Das US-Beratungsunternehmen mit Niederlassungen auch in Europa und Asien, das Marken wie Vodafone, Zilingo und TataCliq zu seinen Kunden zählen kann, sieht E-Commerce weltweit nur unzureichend auf den herrschenden Verdrängungswettbewerb reagieren. In seinem Benchmark-Report, der laut Unternehmensangaben auf der Analyse der anonymisierten Daten von 15 Millionen Nutzern auf 18 Millionen Geräten beruht, identifiziert mangelnde Erfolge in der Kundenbindung als Hauptproblem von Online-Einzelhändlern. Das Engagement der User beginnt demnach bereits ab der Installation der App kontinuierlich zu sinken, nur 11,6 Prozent der neuen Nutzer bleiben in der ersten Woche auf den installierten Apps aktiv.

86 Prozent ihrer Kundschaft haben Shopping-Apps demnach im Durchschnitt nach den ersten vier Wochen bereits wieder verloren. 42 Prozent deinstallieren die App sogar bereits innerhalb der ersten 30 Tage nach Installation. Die Rückgewinnung von Kunden ist schwierig: Nur 5,21 Prozent der Kunden kehren (innerhalb von 30 Tagen nach Deinstallation der App) wieder zurück. Der Wert bei Bestandskunden (gemessen wurde jeweils das Nutzerverhalten von Update bis Update) liegt zwar höher, doch auch bei ihnen beginnt die Interaktionsrate nach einem Kauf kontinuierlich zu sinken.

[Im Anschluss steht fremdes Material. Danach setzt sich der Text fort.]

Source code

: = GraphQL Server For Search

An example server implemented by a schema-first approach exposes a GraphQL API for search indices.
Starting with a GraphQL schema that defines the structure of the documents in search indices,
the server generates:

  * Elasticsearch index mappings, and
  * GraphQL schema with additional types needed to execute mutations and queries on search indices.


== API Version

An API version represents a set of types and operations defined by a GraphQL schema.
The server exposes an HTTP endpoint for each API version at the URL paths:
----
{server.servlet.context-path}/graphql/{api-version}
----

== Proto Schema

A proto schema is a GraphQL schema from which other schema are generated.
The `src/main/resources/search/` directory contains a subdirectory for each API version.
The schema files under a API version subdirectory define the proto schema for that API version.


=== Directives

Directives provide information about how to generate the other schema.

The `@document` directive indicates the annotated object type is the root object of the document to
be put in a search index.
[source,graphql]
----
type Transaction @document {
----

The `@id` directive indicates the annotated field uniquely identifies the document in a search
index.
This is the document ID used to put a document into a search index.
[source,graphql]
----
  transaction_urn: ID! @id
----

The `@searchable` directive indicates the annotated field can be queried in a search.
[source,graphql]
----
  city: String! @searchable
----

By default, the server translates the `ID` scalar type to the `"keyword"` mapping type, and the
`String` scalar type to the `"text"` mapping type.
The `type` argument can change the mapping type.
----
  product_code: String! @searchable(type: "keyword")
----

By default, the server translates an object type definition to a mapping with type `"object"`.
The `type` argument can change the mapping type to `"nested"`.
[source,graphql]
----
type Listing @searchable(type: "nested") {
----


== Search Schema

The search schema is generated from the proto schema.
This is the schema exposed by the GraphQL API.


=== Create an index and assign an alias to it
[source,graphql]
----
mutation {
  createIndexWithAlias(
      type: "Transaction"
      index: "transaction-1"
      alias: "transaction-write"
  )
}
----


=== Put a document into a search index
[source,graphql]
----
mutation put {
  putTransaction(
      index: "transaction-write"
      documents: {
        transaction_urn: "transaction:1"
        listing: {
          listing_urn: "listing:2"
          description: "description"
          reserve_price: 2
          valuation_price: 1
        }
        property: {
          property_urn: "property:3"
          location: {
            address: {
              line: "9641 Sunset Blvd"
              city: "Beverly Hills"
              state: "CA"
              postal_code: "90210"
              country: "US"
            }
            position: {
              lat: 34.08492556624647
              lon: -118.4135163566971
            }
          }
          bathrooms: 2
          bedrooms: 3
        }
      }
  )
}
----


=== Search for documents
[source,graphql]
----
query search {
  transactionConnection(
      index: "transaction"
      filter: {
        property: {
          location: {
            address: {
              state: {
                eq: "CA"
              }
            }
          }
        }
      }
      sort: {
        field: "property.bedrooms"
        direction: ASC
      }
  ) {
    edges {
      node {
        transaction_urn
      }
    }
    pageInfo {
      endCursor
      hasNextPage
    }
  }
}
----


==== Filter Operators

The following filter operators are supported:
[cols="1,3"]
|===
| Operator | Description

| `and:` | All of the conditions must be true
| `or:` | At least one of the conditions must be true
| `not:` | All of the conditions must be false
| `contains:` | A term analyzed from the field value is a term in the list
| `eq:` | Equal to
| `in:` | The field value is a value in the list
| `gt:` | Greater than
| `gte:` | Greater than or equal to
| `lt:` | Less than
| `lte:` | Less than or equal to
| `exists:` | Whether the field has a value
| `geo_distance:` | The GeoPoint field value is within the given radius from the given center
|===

Einen "undichten Eimer füllen"

CleverTap sieht "niedrigschwellige Einstiegs- und Ausstiegshürden" im E-Commerce und "unzählige Optionen selbst in Nischenmärkten" als Grund für die mangelnde Kundentreue. Almitra Karnik, Marketingleiterin bei CleverTap, sieht im E-Commerce Marken "Kunden schneller verlieren als sie sie gewinnen können". Umso mehr gelte es auf Kundenbindung zu achten, alles andere gleiche dem Versuch, "einen undichten Eimer zu füllen", indem man immer mehr Nutzer anwerbe, "die nicht lange bleiben. Dies betrifft bei diesen Marken das Umwachswachstum genau wie die Wertschöpfung aus der Kundentreue".

Der Report spiegelt auch entsprechende Bemühungen der Marken wieder, allerdings mit zum Teil überraschenden Ergebnissen hinsichtlich der Effizienz: Push-Nachrichten haben laut der Untersuchung nur eine Click-through-rate von 1,8 Prozent. Besser sieht es mit E-Mails aus, die zu durchschnittlich 14 Prozent zumindest geöffnet werden. In-App-Messages erreichen Kunden in noch besserer Stimmung: Ihre Click-through-rate liegt laut der Auswertung bei 20 Prozent. Angesprochen werden sollen Kunden drei bis fünf Mal im Monat. Nach 25 Tagen ohne Interaktion des Kunden mit der App sollen Händler jedoch laut den Daten besser auf keine Rückkehr des Kunden mehr bauen.